Este jueves 24, a media noche, la cristiandad conmemorará la natividad del Niño Jesús. Quizás no por otra razón que la memoria de quién llegó a ser el Rabí de Galilea, aquel hombre bueno que predicaba el amor al prójimo y el perdón de los pecados. Por ello fue crucificado. En su agonía tuvo la ventura de saberse acompañado de su madre, María. Su chispa de energía voló a los cielos, reintegrándose a la luz. ¡Hace más de dos mil años! La Era Cristiana continúa pese a tantos avatares.
Hasta mediados del siglo pasado, digamos, las navidades no eran ocasión de alegría para los niños ecuatorianos. La novena que concluía, los villancicos, el canelazo con galletas; a media noche cuando los niños, agotados, se habían quedado dormidos, soñando en los regalitos que les iba a traer el Niño Jesús y que por lo general nunca llegaban. Por aquel entonces los niños no existían en la conciencia de nuestras sociedades.

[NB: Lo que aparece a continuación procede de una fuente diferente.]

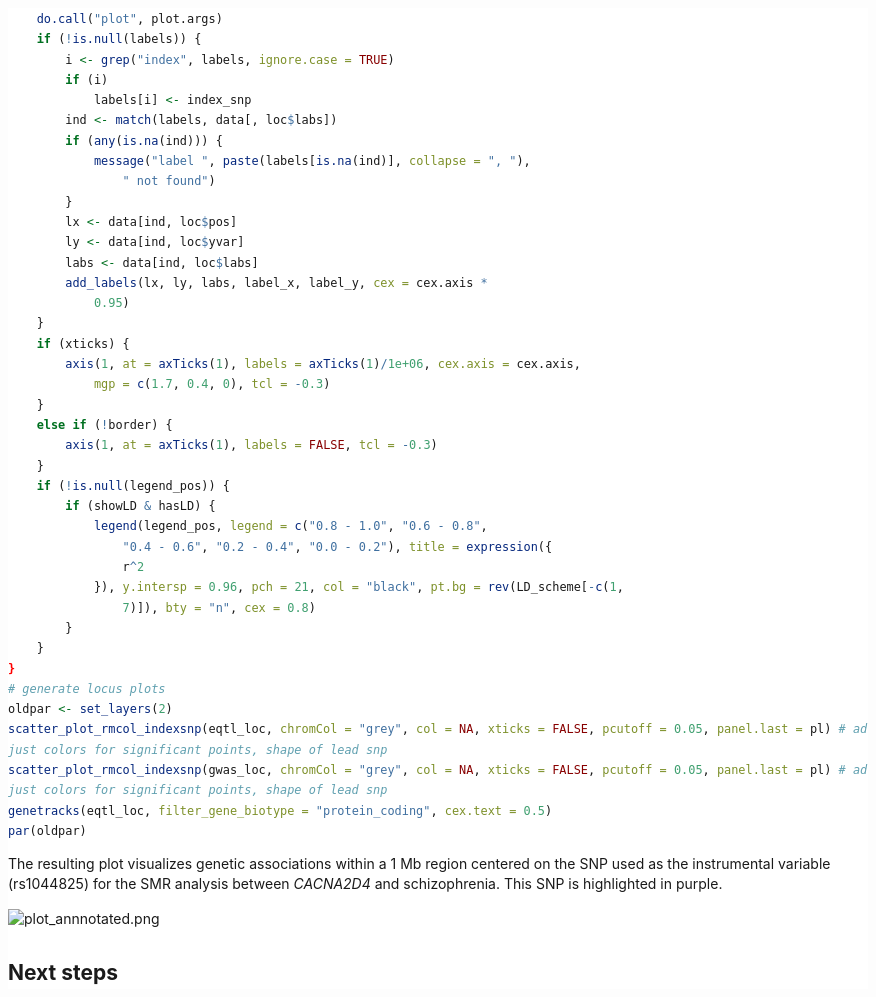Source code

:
 ```r
    do.call("plot", plot.args)
    if (!is.null(labels)) {
        i <- grep("index", labels, ignore.case = TRUE)
        if (i) 
            labels[i] <- index_snp
        ind <- match(labels, data[, loc$labs])
        if (any(is.na(ind))) {
            message("label ", paste(labels[is.na(ind)], collapse = ", "), 
                " not found")
        }
        lx <- data[ind, loc$pos]
        ly <- data[ind, loc$yvar]
        labs <- data[ind, loc$labs]
        add_labels(lx, ly, labs, label_x, label_y, cex = cex.axis * 
            0.95)
    }
    if (xticks) {
        axis(1, at = axTicks(1), labels = axTicks(1)/1e+06, cex.axis = cex.axis, 
            mgp = c(1.7, 0.4, 0), tcl = -0.3)
    }
    else if (!border) {
        axis(1, at = axTicks(1), labels = FALSE, tcl = -0.3)
    }
    if (!is.null(legend_pos)) {
        if (showLD & hasLD) {
            legend(legend_pos, legend = c("0.8 - 1.0", "0.6 - 0.8", 
                "0.4 - 0.6", "0.2 - 0.4", "0.0 - 0.2"), title = expression({
                r^2
            }), y.intersp = 0.96, pch = 21, col = "black", pt.bg = rev(LD_scheme[-c(1, 
                7)]), bty = "n", cex = 0.8)
        }
    }
}
# generate locus plots
oldpar <- set_layers(2)
scatter_plot_rmcol_indexsnp(eqtl_loc, chromCol = "grey", col = NA, xticks = FALSE, pcutoff = 0.05, panel.last = pl) # adjust colors for significant points, shape of lead snp
scatter_plot_rmcol_indexsnp(gwas_loc, chromCol = "grey", col = NA, xticks = FALSE, pcutoff = 0.05, panel.last = pl) # adjust colors for significant points, shape of lead snp
genetracks(eqtl_loc, filter_gene_biotype = "protein_coding", cex.text = 0.5)
par(oldpar) 
```

The resulting plot visualizes genetic associations within a 1 Mb region centered on the SNP used as the instrumental variable (rs1044825) for the SMR analysis between *CACNA2D4* and schizophrenia. This SNP is highlighted in purple.

![plot_annnotated.png](Tutorial%20Summary%20data-based%20Mendelian%20Randomisatio%2015ecdcf09b31807093d2cb638e8ec681/plot_annnotated.png)

## Next steps
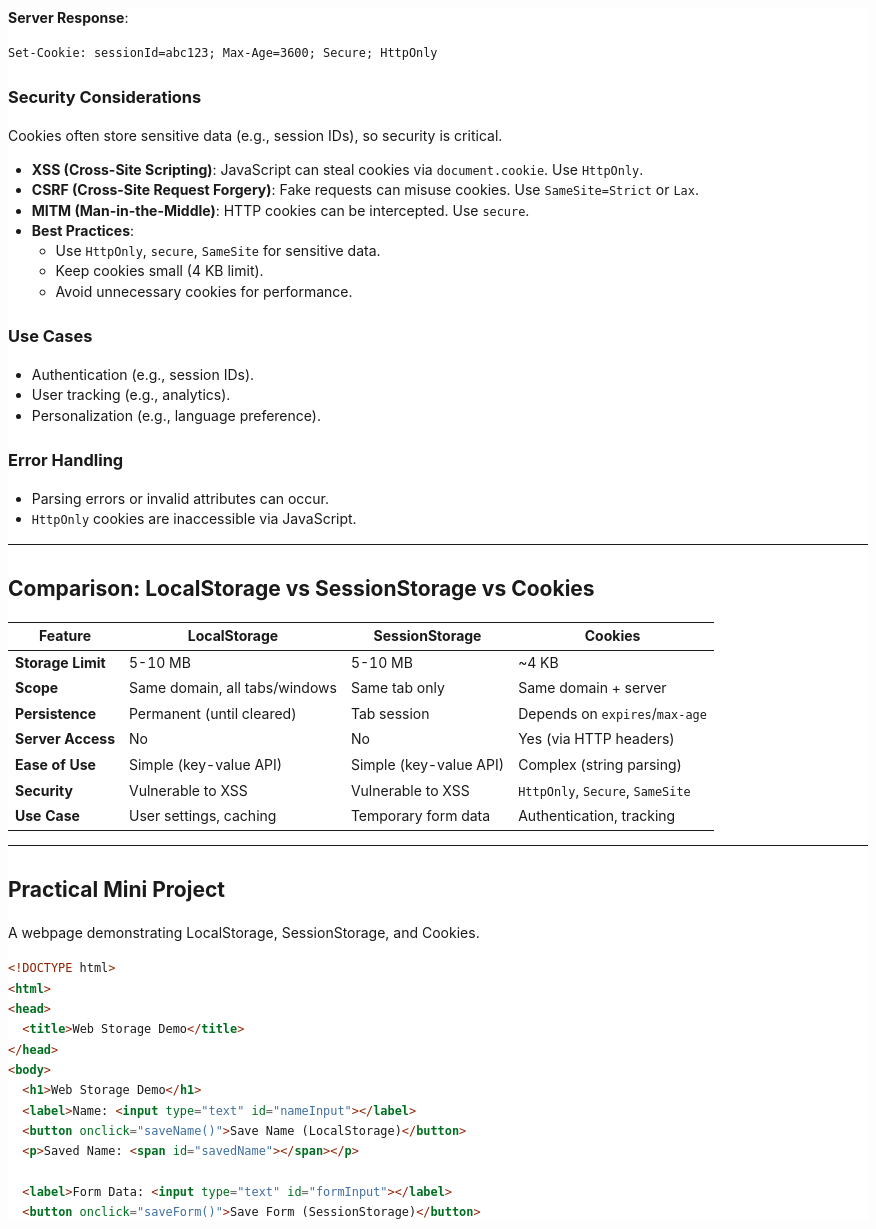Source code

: **Server Response**:
```
Set-Cookie: sessionId=abc123; Max-Age=3600; Secure; HttpOnly
```

### Security Considerations
Cookies often store sensitive data (e.g., session IDs), so security is critical.
- **XSS (Cross-Site Scripting)**: JavaScript can steal cookies via `document.cookie`. Use `HttpOnly`.
- **CSRF (Cross-Site Request Forgery)**: Fake requests can misuse cookies. Use `SameSite=Strict` or `Lax`.
- **MITM (Man-in-the-Middle)**: HTTP cookies can be intercepted. Use `secure`.
- **Best Practices**:
  - Use `HttpOnly`, `secure`, `SameSite` for sensitive data.
  - Keep cookies small (4 KB limit).
  - Avoid unnecessary cookies for performance.

### Use Cases
- Authentication (e.g., session IDs).
- User tracking (e.g., analytics).
- Personalization (e.g., language preference).

### Error Handling
- Parsing errors or invalid attributes can occur.
- `HttpOnly` cookies are inaccessible via JavaScript.

---

## Comparison: LocalStorage vs SessionStorage vs Cookies

| Feature              | LocalStorage                     | SessionStorage                   | Cookies                          |
|----------------------|----------------------------------|----------------------------------|----------------------------------|
| **Storage Limit**    | 5-10 MB                         | 5-10 MB                         | ~4 KB                           |
| **Scope**            | Same domain, all tabs/windows   | Same tab only                   | Same domain + server            |
| **Persistence**      | Permanent (until cleared)       | Tab session                     | Depends on `expires`/`max-age`  |
| **Server Access**    | No                              | No                              | Yes (via HTTP headers)          |
| **Ease of Use**      | Simple (key-value API)          | Simple (key-value API)          | Complex (string parsing)        |
| **Security**         | Vulnerable to XSS               | Vulnerable to XSS               | `HttpOnly`, `Secure`, `SameSite`|
| **Use Case**         | User settings, caching          | Temporary form data             | Authentication, tracking        |

---

## Practical Mini Project
A webpage demonstrating LocalStorage, SessionStorage, and Cookies.

```html
<!DOCTYPE html>
<html>
<head>
  <title>Web Storage Demo</title>
</head>
<body>
  <h1>Web Storage Demo</h1>
  <label>Name: <input type="text" id="nameInput"></label>
  <button onclick="saveName()">Save Name (LocalStorage)</button>
  <p>Saved Name: <span id="savedName"></span></p>

  <label>Form Data: <input type="text" id="formInput"></label>
  <button onclick="saveForm()">Save Form (SessionStorage)</button>
```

Fue el ilustre médico Enrique Garcés quien los descubrió en su obra “Por, para y del niño”.
Cuando nuestros 5 hijos fueron llegando, fue una decisión de Claude, mi esposa francesa, burguesa, agnóstica: no podíamos negarles el participar de una tradición tan hermosa y noble, milenaria, como era mantener la memoria del nacimiento del niño que llegó a ser el portador de un mensaje sorprendente: amaos los unos a los otros, el perdón de los pecados y la vida eterna. Fue crucificado y subió a los cielos. Por navidades en nuestra casa no habrá ni tragos ni bailoteos, como es usual en las familias que conocemos, concluía Claude.
¡Nuestras navidades! Iniciadas hace ya tantos años, ininterrumpidas. Todos presentes: hijos, hijas, nietos y nietas, bisnietita y un bisnietito que está en camino. El arbolito de Navidad. El pesebre, la cunita con el niñito Jesús rodeado de su padres, María y José. Debo intervenir, como siempre: nuestra tradición cristiana; la memoria de aquel hombre bueno que fue Jesús de Nazaret; nosotros aquí reunidos como millones de familias de todo el mundo. Vienen las oraciones: el Padre Nuestro y la plegaria a la Dolorosa del Colegio, advocación que es un legado que recibí de mi madre.
Ya no me sorprende: son mis nietas y bisnietita quienes me acompañan en las oraciones. Con ellas esa nuestra tradición familiar está asegurada. Ellas serán las fundadoras de esas familias latinoamericanas que nos hacen presentarnos al mundo con dignidad. ¡Esas mujeres latinoamericanas! En realidad son las protagonistas de las páginas más bellas de nuestras historias. Si tenemos raíces se las debemos a ellas. Son las que nos dan la bendición cuando salimos de casa. Ellas son las que lucharon bravamente para que su familia tuviera casa propia. Ellas las que comprenden, perdonan y olvidan. El centro de un hogar al que se vuelve, en pos de amparo, cuando las tempestades de la vida.